▶ _Instruction 1_:
In the entries, replace "scientific name" with "taxon name" in the stretch from the line containing "elevation (m): 1067" through the line containing "locality: Plummer's Island;", keeping everything else unchanged. Give only those lines, leaving out the pictures.

▶ _Supplied passage_:
________________________
Global Practice Management Director - Global Advantage
Like globalization itself, global trade is changing. The reasons why and the ways in which companies and countries engage in trade are evolving, partly of their own accord and partly as a result of larger shifts in the global economic, business, and political landscapes. The question is, are countries and companies keeping up? Are the top executives, business decision makers, and policymakers adapting to new trade realities?
The global economy is sending conflicting signals. Protectionism is enjoying a resurgence, multilateral trade agreements are under attack, and global trade institutions are declining in influence. At the same time, customers, data, services, devices, processes, and businesses continue to integrate digitally. Meanwhile, trade growth is slowing. From 2000 through 2015, global trade increased only 2% per year, according to the World Bank, and 2016 data is expected to show that global exports have grown at a slower rate than GDP for the first time in 15 years.
These seemingly contradictory forces are ushering in a radically new model of globalization—and changing how people view issues such as trade. (See “The New Globalization: Going Beyond the Rhetoric,” BCG article, April 2017.) Those who focus on the narrative of retreat may miss important growth opportunities in the decades ahead. And those who concentrate on the trade-versus-jobs argument, the developed-versus-developing-markets debate, or the significance (or lack thereof) of trade deficits risk overlooking much more important developments that are shaping the future direction of trade.
________________________
▶ _Input data_:
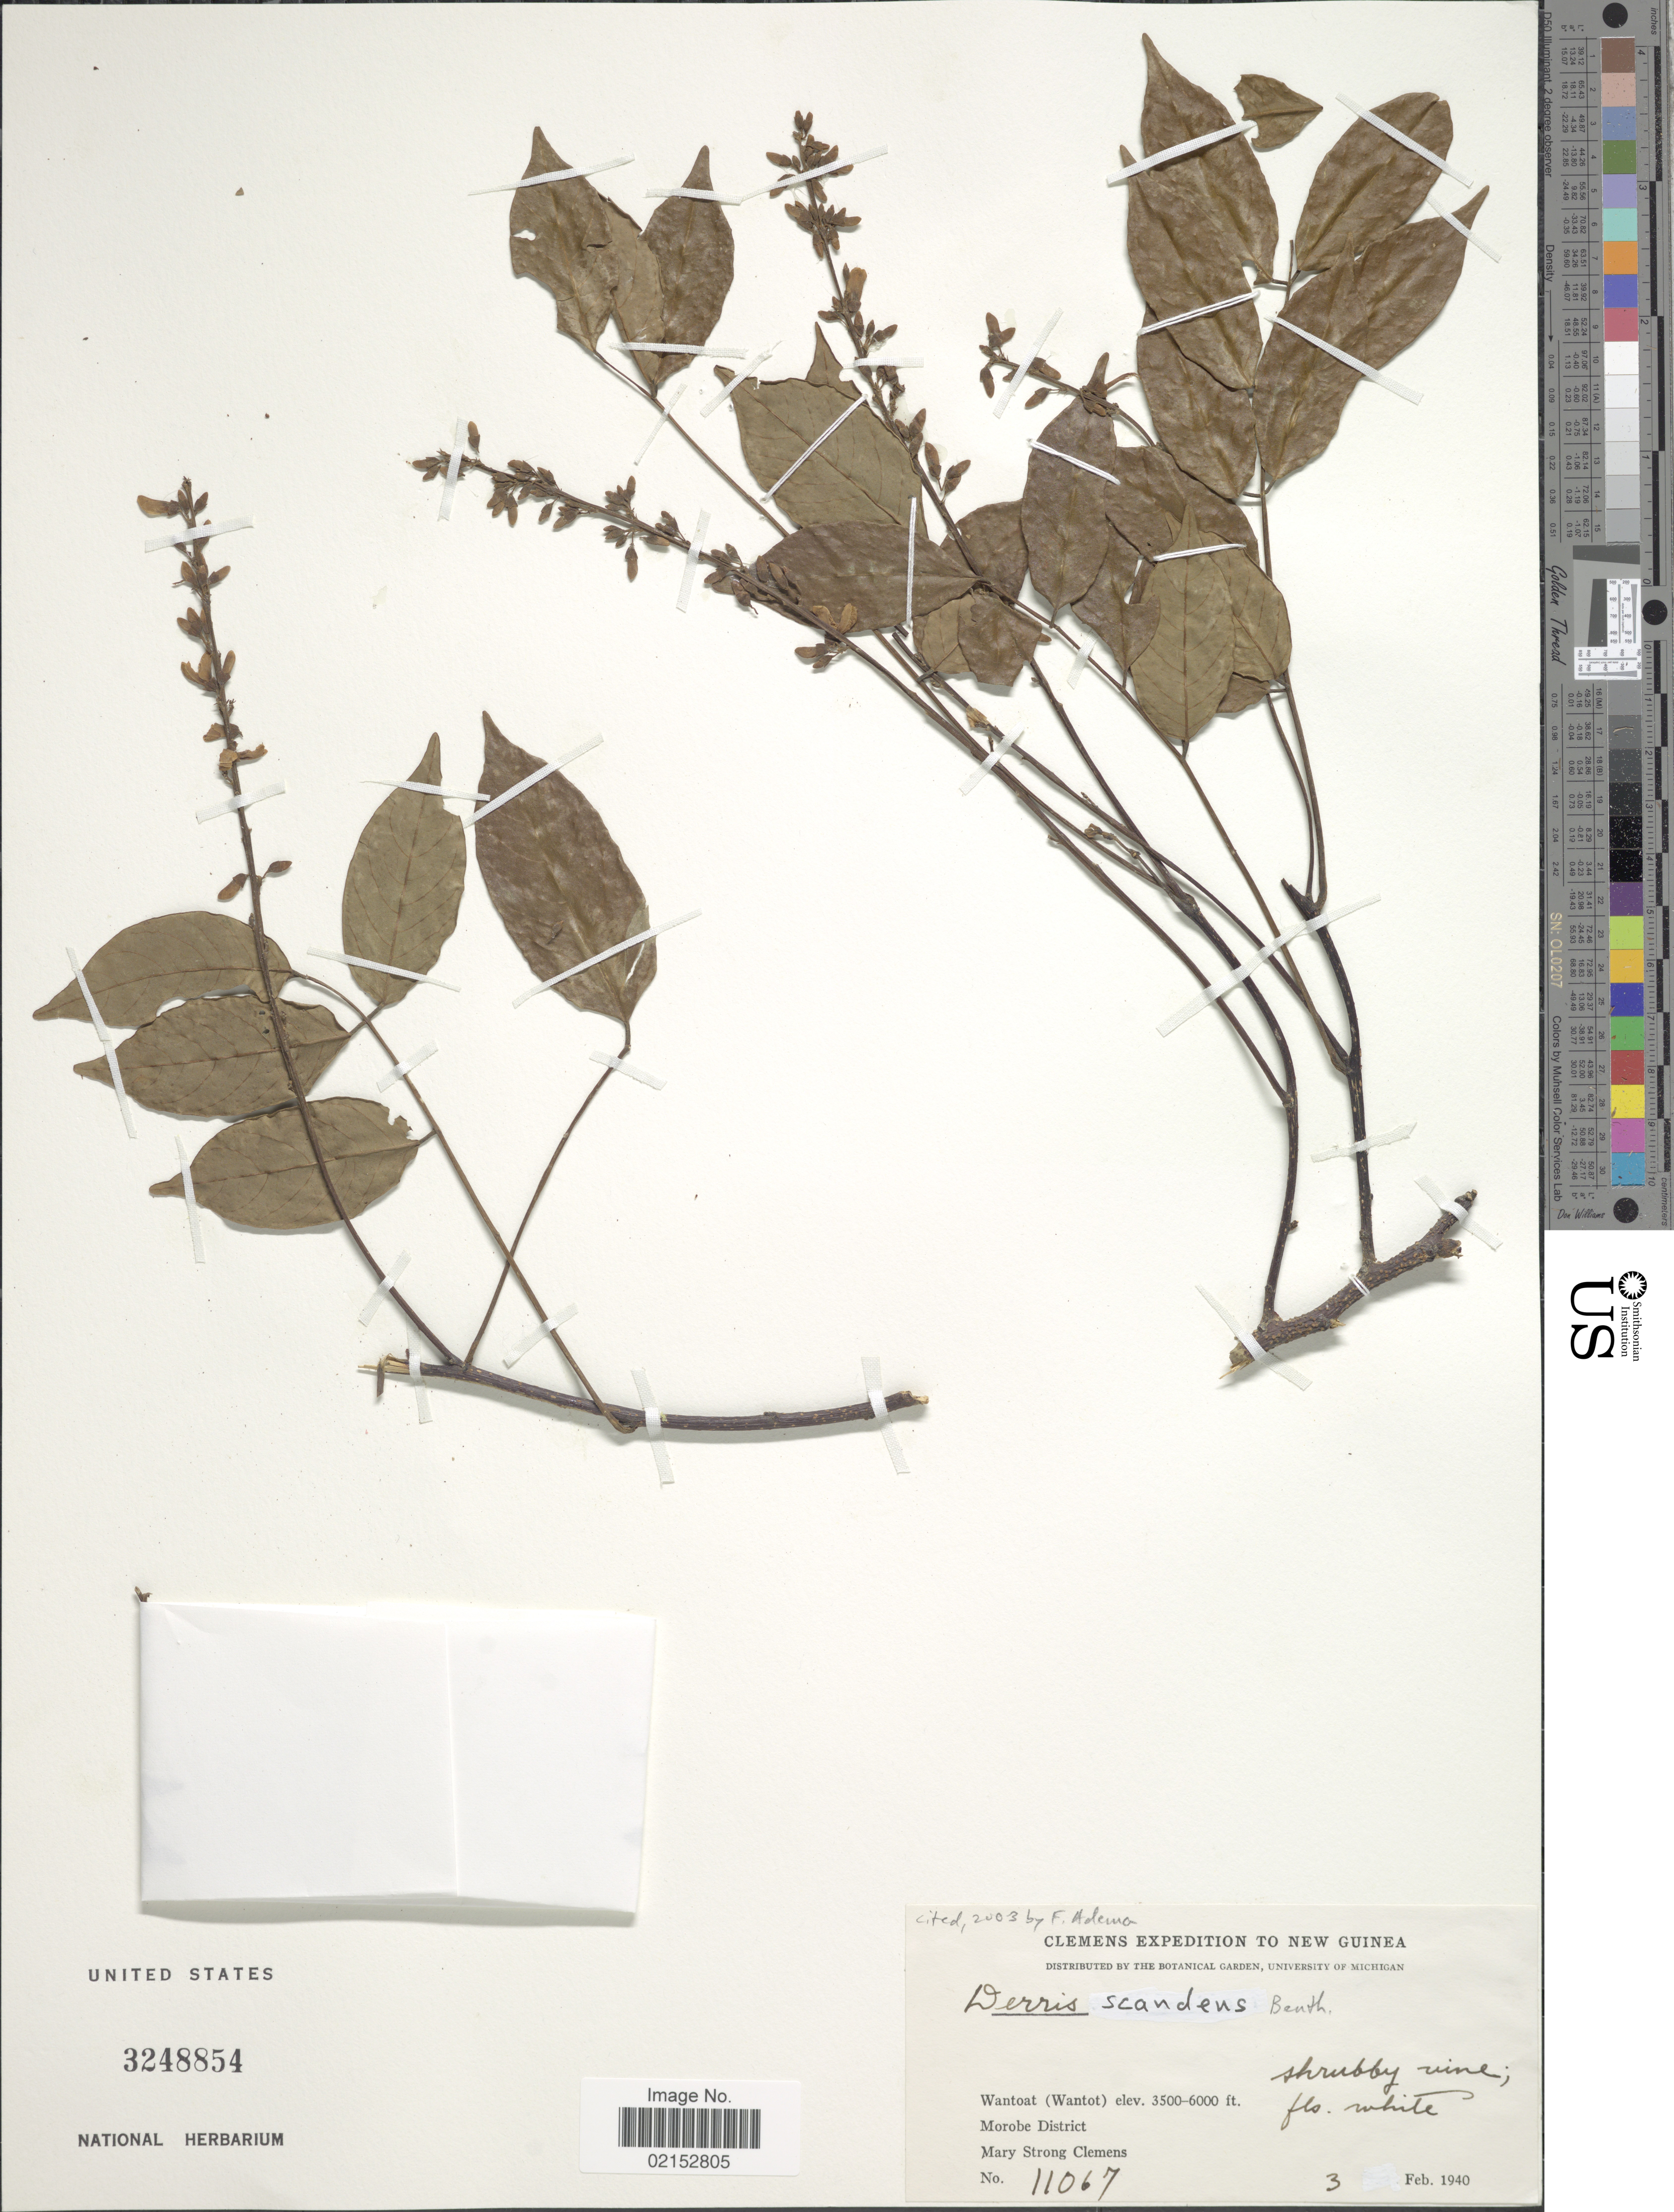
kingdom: Plantae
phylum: Tracheophyta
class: Magnoliopsida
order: Fabales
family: Fabaceae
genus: Brachypterum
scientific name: Brachypterum scandens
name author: (Roxb.) Miq.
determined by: Strong, Mark T., (BOT), Smithsonian Institution - National Museum of Natural History (UNITED STATES)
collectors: M. S. Clemens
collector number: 11067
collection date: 1940-02-03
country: Papua New Guinea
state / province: Morobe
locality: New Guinea, Wantoat (Wantot)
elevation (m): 1067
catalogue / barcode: US 3248854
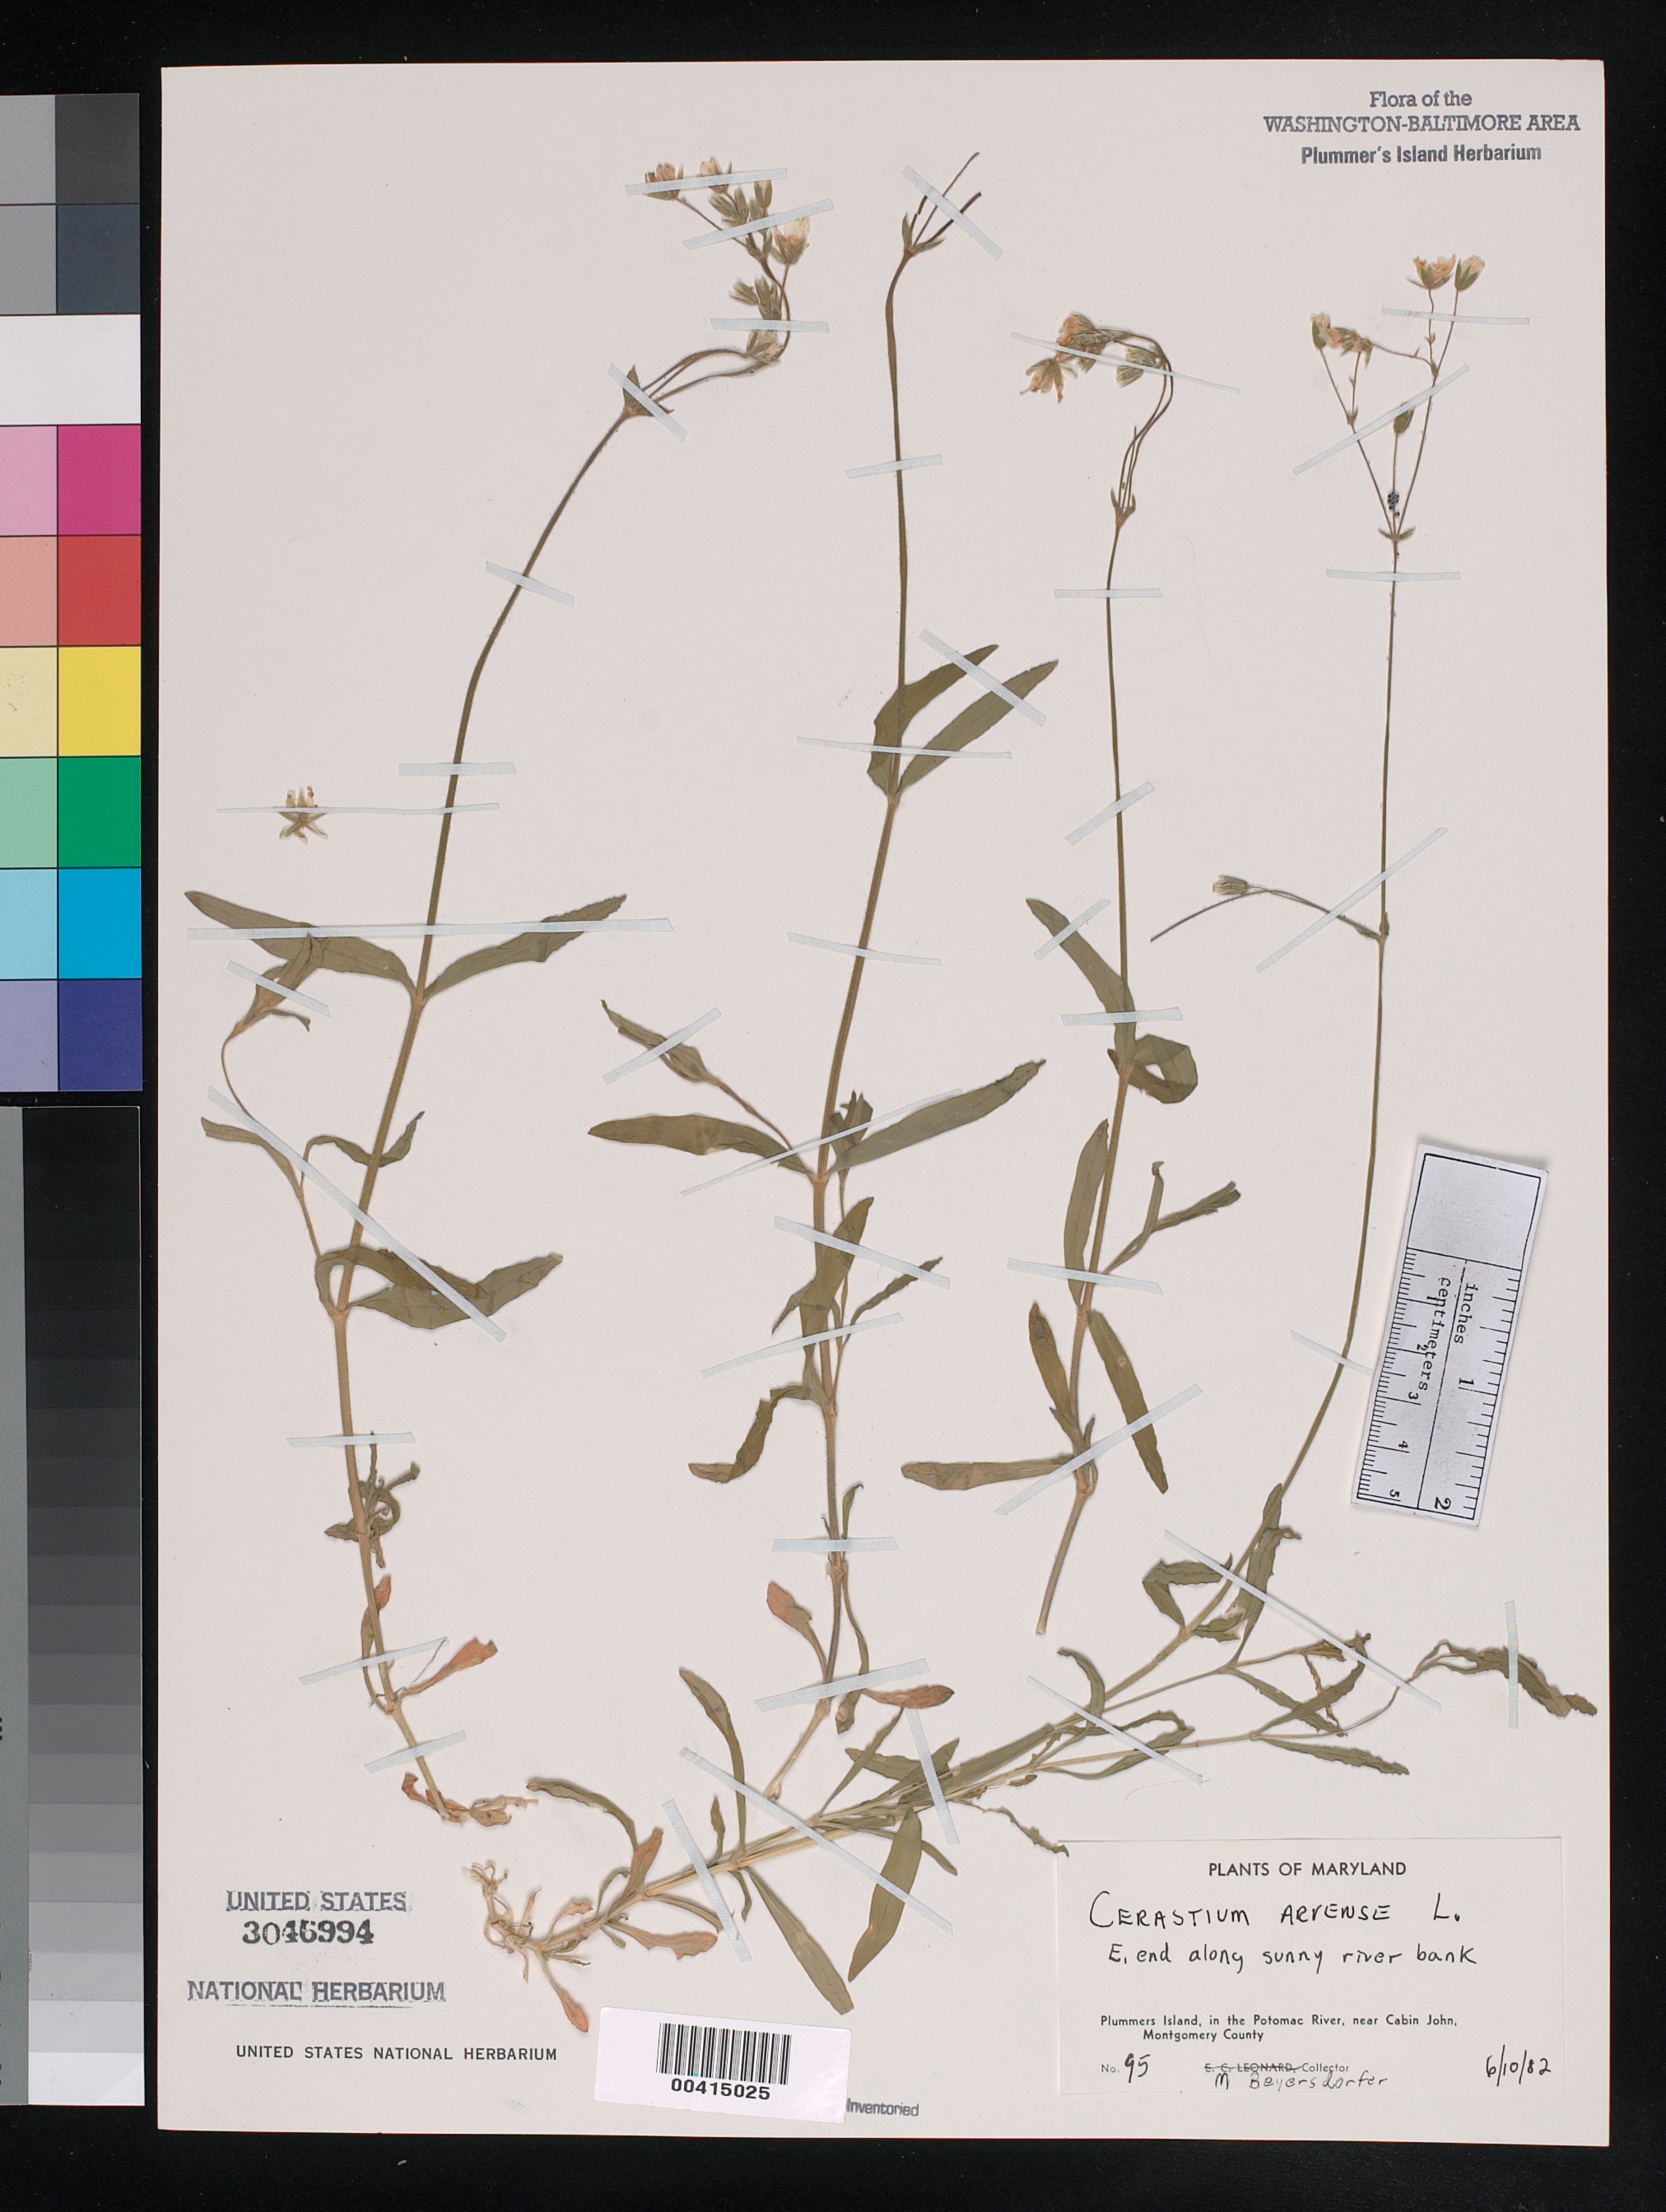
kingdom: Plantae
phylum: Tracheophyta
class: Magnoliopsida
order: Caryophyllales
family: Caryophyllaceae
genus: Cerastium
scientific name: Cerastium arvense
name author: L.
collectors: M. Beyersdorfer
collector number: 95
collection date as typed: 10 Jun 1982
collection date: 1982-06-10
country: United States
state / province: Maryland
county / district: Montgomery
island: Plummers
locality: Plummer's Island; E. end C. & O. Canal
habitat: Along sunny river bank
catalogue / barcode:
________________________
▶ _Instruction 2_:
Return, word for word, the stretch of the passage on global trade from "The global economy" through "in 15 years.".

▶ _Full response 1_:
elevation (m): 1067
catalogue / barcode: US 3248854
kingdom: Plantae
phylum: Tracheophyta
class: Magnoliopsida
order: Caryophyllales
family: Caryophyllaceae
genus: Cerastium
taxon name: Cerastium arvense
name author: L.
collectors: M. Beyersdorfer
collector number: 95
collection date as typed: 10 Jun 1982
collection date: 1982-06-10
country: United States
state / province: Maryland
county / district: Montgomery
island: Plummers
locality: Plummer's Island; E. end C. & O. Canal

▶ _Full response 2_:
The global economy is sending conflicting signals. Protectionism is enjoying a resurgence, multilateral trade agreements are under attack, and global trade institutions are declining in influence. At the same time, customers, data, services, devices, processes, and businesses continue to integrate digitally. Meanwhile, trade growth is slowing. From 2000 through 2015, global trade increased only 2% per year, according to the World Bank, and 2016 data is expected to show that global exports have grown at a slower rate than GDP for the first time in 15 years.